::: Exercise material

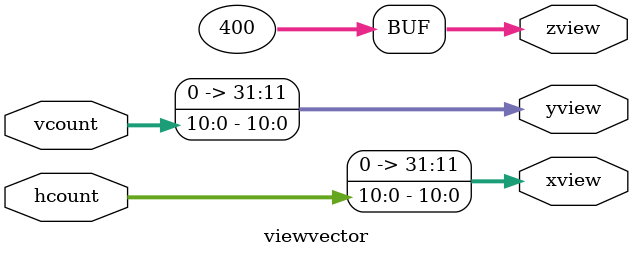
<source format=v>
`timescale 1ns / 1ps


module viewvector(
        hcount,
        vcount,
        xview,
        yview,
        zview
    );
    
parameter screenWidth = 1280;
parameter screenHeight = 720;

parameter perspective = 400;

input [10:0] hcount, vcount;

output [31:0] xview, yview, zview;

assign xview = {21'b0, hcount};
assign yview = {32'b0, vcount};
assign zview = perspective;
    
endmodule

</source>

::::::

[Activity]
Report, for the data above, every line in which the string "perspective" appears.

[Output]
parameter perspective = 400;
assign zview = perspective;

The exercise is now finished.